Travel 

Sunday, December 20, 2015 

TAZARA Board fix sights on $1m profit

ALL ABOARD: The TAZARA Board projects that 1,980,000 passengers are to be transported during 2015/2016.


DAR ES SALAAM, TANZANIA - The Tanzania-Zambia Railway Authority (TAZARA) Board of Directors has begun a streamlining scheme towards generating a net operating profit of $1,689,544 from projected revenues of $45,808,960 writes TIMOTHY KITUNDU. 

The Board meeting took place in Lusaka and was co-chaired by Mrs. Mbololwa Muyaba, the Zambian Permanent Secretary in the Ministry of Transport and Communications, and Festo Mwanyika representing the Permanent secretary of the Ministry of Works United Republic of Tanzania.
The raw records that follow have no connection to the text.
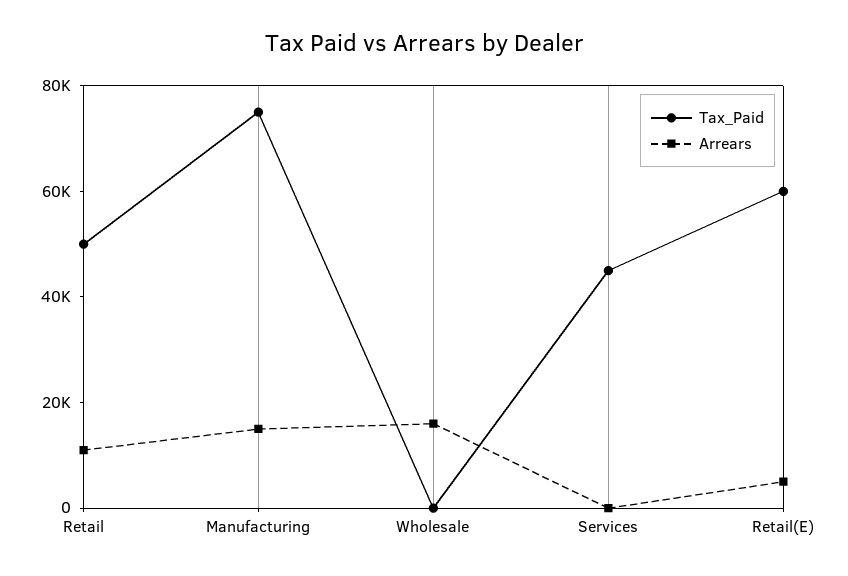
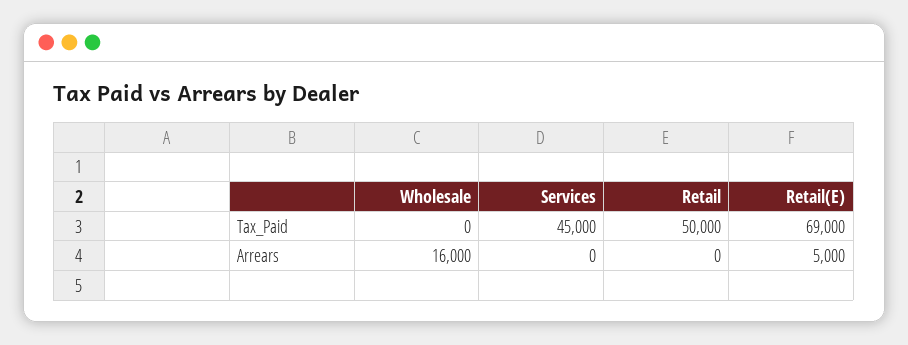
  {
    "Tax_Paid": {
      "Retail": 50000,
-     "Manufacturing": 75000,
      "Wholesale": 0,
      "Services": 45000,
-     "Retail(E)": 60000
+     "Retail(E)": 69000
    },
    "Arrears": {
-     "Retail": 10000,
+     "Retail": 0,
-     "Manufacturing": 15000,
      "Wholesale": 16000,
      "Services": 0,
      "Retail(E)": 5000
    }
  }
In a communiqué it is stated that 1,980,000 passengers are to be transported during the period 2015/2016. 

“Further, considering the current low performance of the Authority, we introduced austerity cuts in expenditure, amounting to 50% of Management’s spending proposals,” it reads in part.   
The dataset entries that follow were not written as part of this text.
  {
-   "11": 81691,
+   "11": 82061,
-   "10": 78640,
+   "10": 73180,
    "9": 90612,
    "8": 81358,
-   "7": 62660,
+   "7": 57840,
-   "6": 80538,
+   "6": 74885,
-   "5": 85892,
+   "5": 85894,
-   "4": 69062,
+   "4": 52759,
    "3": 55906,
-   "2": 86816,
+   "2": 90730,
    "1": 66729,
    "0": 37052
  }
The Board said the operational performance of the Authority has fallen to record low levels of less than 90,000 tonnes of freight per year in 2014/2015 from 208,538 tonnes recorded in 2013/2014. 
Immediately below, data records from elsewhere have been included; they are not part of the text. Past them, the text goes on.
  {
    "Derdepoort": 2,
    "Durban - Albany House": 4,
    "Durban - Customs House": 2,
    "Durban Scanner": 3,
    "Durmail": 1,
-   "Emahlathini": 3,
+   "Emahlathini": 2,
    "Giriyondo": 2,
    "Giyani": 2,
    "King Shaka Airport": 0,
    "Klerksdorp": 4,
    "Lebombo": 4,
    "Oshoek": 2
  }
“It is with concern that the Authority has continued to underperform and depend on subventions from the shareholding governments despite the directives that the Authority should strive to be self-sustaining in its operations. Both governments find it difficult to justify the continuation of any subventions to TAZARA, which is otherwise a potentially viable company, and insist that the Authority must stand on its own going forward,” the Board concluded.

In this regard, the Board directed the management, to begin to show pro-activeness in handling all operational challenges and should henceforth present to the Board a bankable business plan, prepare a clear Marketing Strategy to retain the current customers, win back old customers as well as win new customers.

The railway was opened in the late 1970s, primarily to help Zambia become less dependent on South African ports for its imports and exports. However, with the end of Apartheid and little re-capitalisation TAZARA has been hit hard.